Et afin que tout se passe bien, Meghna se rend disponible pour assurer le suivi. « Je vais en Inde régulièrement, et s’il y a besoin, je rencontre les partenaires indiens. Je reste proactive auprès de mes clients lorsqu’ils le souhaitent, sur le moyen ou long terme, selon leur besoin : c’est très flexible. »
Une organisation adaptée
Au sein de l’entreprise
« Lorsqu’une entreprise européenne rachète son partenaire indien, explique Marita Maier, elle remplace le CEO et le CFO par des expatriés, et laisse des Indiens à la direction commerciale et à la tête des RH. Mais il faut être sûr des compétences de l’équipe locale et expatriée. La difficulté pour les Européens est toujours de bien comprendre les Indiens et de ne pas trop bouleverser la structure existante. »

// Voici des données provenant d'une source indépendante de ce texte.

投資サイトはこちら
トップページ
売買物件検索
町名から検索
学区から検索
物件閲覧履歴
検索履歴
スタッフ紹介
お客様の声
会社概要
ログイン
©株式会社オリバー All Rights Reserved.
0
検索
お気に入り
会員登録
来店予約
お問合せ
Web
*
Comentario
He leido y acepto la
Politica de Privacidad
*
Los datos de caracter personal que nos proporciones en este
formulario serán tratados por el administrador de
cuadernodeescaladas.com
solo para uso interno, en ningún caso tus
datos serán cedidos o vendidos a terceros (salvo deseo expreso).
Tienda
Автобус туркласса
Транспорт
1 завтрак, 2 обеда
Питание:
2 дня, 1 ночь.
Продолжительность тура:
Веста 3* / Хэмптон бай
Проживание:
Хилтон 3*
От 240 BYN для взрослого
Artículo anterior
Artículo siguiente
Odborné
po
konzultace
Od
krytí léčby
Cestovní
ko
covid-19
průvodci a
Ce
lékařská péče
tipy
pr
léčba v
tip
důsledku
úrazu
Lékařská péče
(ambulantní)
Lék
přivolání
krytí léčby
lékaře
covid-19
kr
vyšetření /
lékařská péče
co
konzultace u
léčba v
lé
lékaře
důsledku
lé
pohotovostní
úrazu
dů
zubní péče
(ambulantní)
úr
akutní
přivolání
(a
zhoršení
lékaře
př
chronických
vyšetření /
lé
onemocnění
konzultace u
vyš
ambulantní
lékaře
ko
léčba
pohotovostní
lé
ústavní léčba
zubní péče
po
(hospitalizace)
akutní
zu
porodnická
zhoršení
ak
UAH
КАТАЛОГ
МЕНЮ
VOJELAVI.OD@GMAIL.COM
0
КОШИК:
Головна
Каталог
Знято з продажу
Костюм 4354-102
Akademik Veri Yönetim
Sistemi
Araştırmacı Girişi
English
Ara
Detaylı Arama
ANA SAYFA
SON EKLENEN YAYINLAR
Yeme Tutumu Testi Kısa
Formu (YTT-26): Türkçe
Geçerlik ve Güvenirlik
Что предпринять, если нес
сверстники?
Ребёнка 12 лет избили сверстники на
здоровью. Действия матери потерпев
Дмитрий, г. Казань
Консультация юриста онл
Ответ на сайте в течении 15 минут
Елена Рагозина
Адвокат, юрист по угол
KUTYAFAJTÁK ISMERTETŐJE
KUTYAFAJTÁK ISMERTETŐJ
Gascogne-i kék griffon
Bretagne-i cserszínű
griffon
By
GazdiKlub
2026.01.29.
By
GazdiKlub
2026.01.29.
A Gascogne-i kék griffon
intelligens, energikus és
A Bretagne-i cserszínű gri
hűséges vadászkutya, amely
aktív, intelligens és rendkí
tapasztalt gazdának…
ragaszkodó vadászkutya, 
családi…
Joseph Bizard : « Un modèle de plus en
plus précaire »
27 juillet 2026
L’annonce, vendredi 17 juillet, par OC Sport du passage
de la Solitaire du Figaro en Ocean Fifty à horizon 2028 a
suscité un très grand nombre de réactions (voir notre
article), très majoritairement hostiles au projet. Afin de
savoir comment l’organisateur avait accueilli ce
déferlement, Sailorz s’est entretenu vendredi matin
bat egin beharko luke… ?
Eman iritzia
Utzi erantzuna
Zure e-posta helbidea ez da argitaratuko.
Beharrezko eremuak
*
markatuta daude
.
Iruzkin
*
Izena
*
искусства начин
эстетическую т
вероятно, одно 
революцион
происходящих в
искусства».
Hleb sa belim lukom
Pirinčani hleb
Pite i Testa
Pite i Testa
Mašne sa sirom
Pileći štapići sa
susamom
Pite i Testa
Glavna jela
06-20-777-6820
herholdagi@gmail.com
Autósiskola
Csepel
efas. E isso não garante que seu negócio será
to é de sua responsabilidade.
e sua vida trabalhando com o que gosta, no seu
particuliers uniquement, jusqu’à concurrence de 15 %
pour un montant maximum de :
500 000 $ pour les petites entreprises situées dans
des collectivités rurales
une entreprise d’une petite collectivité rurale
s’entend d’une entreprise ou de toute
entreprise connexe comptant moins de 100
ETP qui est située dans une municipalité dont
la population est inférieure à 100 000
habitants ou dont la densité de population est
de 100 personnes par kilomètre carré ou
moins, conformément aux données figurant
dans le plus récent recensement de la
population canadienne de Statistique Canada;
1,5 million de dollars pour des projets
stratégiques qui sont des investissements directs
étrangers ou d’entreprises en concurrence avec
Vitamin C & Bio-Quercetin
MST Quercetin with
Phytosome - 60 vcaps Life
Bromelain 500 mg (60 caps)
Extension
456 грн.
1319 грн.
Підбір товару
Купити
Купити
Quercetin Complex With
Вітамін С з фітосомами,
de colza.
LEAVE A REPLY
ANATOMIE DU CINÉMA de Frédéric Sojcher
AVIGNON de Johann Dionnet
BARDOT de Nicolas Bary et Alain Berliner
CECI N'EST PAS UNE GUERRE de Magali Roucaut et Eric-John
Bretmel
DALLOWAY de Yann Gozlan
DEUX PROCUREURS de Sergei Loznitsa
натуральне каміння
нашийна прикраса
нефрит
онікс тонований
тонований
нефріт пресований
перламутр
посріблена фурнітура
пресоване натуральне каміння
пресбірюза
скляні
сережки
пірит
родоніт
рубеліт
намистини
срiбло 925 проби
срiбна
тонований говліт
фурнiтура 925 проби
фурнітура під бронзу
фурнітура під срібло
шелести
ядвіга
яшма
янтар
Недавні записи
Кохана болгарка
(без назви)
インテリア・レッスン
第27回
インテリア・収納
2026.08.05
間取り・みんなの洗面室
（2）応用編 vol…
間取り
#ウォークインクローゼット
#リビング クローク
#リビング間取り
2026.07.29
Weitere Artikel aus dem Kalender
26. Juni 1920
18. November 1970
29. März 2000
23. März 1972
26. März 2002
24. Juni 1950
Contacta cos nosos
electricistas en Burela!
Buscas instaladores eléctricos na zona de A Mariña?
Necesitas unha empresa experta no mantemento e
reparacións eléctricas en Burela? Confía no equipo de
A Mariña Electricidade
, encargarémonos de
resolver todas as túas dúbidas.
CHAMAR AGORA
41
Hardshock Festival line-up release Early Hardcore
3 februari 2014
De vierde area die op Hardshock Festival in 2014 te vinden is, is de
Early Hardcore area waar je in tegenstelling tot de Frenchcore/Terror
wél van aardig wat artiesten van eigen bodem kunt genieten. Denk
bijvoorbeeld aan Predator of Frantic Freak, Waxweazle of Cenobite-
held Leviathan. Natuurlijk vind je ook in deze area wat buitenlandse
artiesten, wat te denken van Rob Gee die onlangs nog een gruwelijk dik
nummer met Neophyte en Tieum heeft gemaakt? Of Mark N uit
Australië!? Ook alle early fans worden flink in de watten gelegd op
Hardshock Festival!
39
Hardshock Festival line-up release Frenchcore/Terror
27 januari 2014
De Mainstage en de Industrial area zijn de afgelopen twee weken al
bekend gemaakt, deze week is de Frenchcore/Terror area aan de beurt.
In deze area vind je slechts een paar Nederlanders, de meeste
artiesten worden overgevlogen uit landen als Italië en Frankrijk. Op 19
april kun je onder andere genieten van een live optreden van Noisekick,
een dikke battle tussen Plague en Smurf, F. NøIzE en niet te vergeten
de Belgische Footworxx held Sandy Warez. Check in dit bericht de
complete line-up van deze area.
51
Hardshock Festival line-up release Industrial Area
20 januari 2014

Dans le cas des entreprises familiales, comme Mailhem Ikkos, la famille fondatrice reste en place, la joint venture lui ayant permis de développer son activité. Mais il arrive aussi que l’entreprise n’évolue pas dans le sens souhaité par le partenaire. Qui se retrouve bloqué si la joint venture prévoit que les actionnaires sont à égalité.
L’importance de l’actionnaire majoritaire
Il est impératif qu’il y ait un actionnaire majoritaire, même à 51 % insiste Meghna Prakash. Le risque de blocage est autrement beaucoup trop élevé si les partenaires ne s’entendent pas. « Quand les relations ne sont pas bonnes, il est impossible de trouver un accord même pour les plus petites décisions. C’est la raison pour laquelle il est vital que l’un des deux partenaires ait le contrôle ».
Une opération délicate… avec l’Inde à la clef
Difficile de comprendre pourquoi une joint venture ne fonctionne pas en Inde. « Les entreprises qui ont des problèmes en Inde n’en parlent pas beaucoup, explique Didier Loiseau et ne veulent pas qu’on en parle. Chacun règle discrètement ses problèmes. C’est la même chose en Chine. Les Français qui s’y sont brûlé les doigts n’en parlent pas à leurs actionnaires ». La joint venture reste une opération délicate, où l’on doit surmonter des obstacles commerciaux, financiers, juridiques, mais aussi culturels.
Cependant, une joint venture réussie en Inde peut ouvrir la voie à des opportunités immenses et parfois inattendues : non seulement le marché intérieur est dynamique, mais l’Inde est également une porte d’entrée en Asie, voire rappelle Bharat Khanduja, sur l’Afrique avec laquelle les échanges ne cessent de s’amplifier.